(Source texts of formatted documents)
--------------------------------

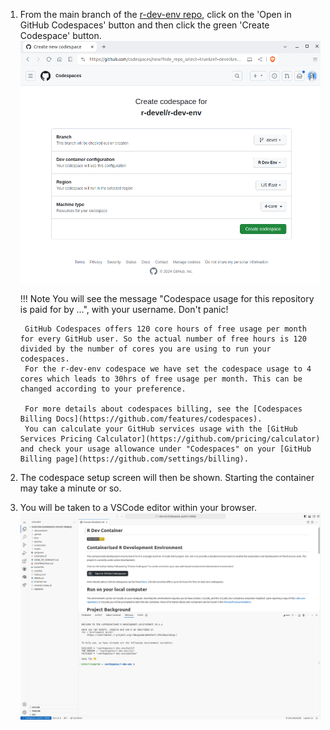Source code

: 
1. From the main branch of the [r-dev-env repo](https://github.com/r-devel/r-dev-env/tree/main), click on the 'Open in GitHub Codespaces' button and then click the green 'Create Codespace' button.
![create codespace](../assets/rdev1.png)

    !!! Note
        You will see the message "Codespace usage for this repository is paid for by ...", with your username. Don't panic!

        GitHub Codespaces offers 120 core hours of free usage per month for every GitHub user. So the actual number of free hours is 120 divided by the number of cores you are using to run your codespaces.
        For the r-dev-env codespace we have set the codespace usage to 4 cores which leads to 30hrs of free usage per month. This can be changed according to your preference.

        For more details about codespaces billing, see the [Codespaces Billing Docs](https://github.com/features/codespaces). 
        You can calculate your GitHub services usage with the [GitHub Services Pricing Calculator](https://github.com/pricing/calculator) and check your usage allowance under "Codespaces" on your [GitHub Billing page](https://github.com/settings/billing).


2. The codespace setup screen will then be shown. Starting the container may take a minute or so.

3. You will be taken to a VSCode editor within your browser.
![codespace](../assets/rdev3.png)


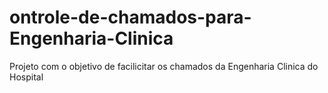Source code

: # ontrole-de-chamados-para-Engenharia-Clinica
Projeto com o objetivo de facilicitar os chamados da Engenharia Clinica do Hospital
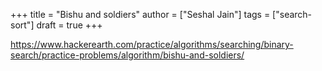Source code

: +++
title = "Bishu and soldiers"
author = ["Seshal Jain"]
tags = ["search-sort"]
draft = true
+++

<https://www.hackerearth.com/practice/algorithms/searching/binary-search/practice-problems/algorithm/bishu-and-soldiers/>

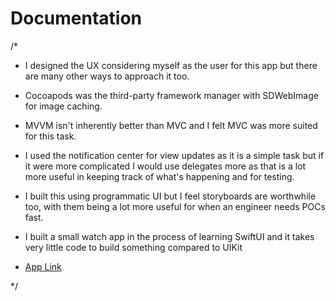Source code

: #  Documentation

/*

- I designed the UX considering myself as the user for this app but there are many other ways to approach it too.

- Cocoapods was the third-party framework manager with SDWebImage for image caching.

- MVVM isn't inherently better than MVC and I felt MVC was more suited for this task.

- I used the notification center for view updates as it is a simple task but if it were more complicated I would use delegates more as that is a lot more useful in keeping track of what's happening and for testing.

- I built this using programmatic UI but I feel storyboards are worthwhile too, with them being a lot more useful for when an engineer needs POCs fast.

- I built a small watch app in the process of learning SwiftUI and it takes very little code to build something compared to UIKit 
- [App Link](https://github.com/UlyssesKira/FunFactsWatchApp-SwiftUI/tree/main)

*/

--------------------------------

• WHAT IS EXPECTED: Where a line above holds the string "Engenharia", copy that line.

• ANSWER SECTION:
: # ontrole-de-chamados-para-Engenharia-Clinica
Projeto com o objetivo de facilicitar os chamados da Engenharia Clinica do Hospital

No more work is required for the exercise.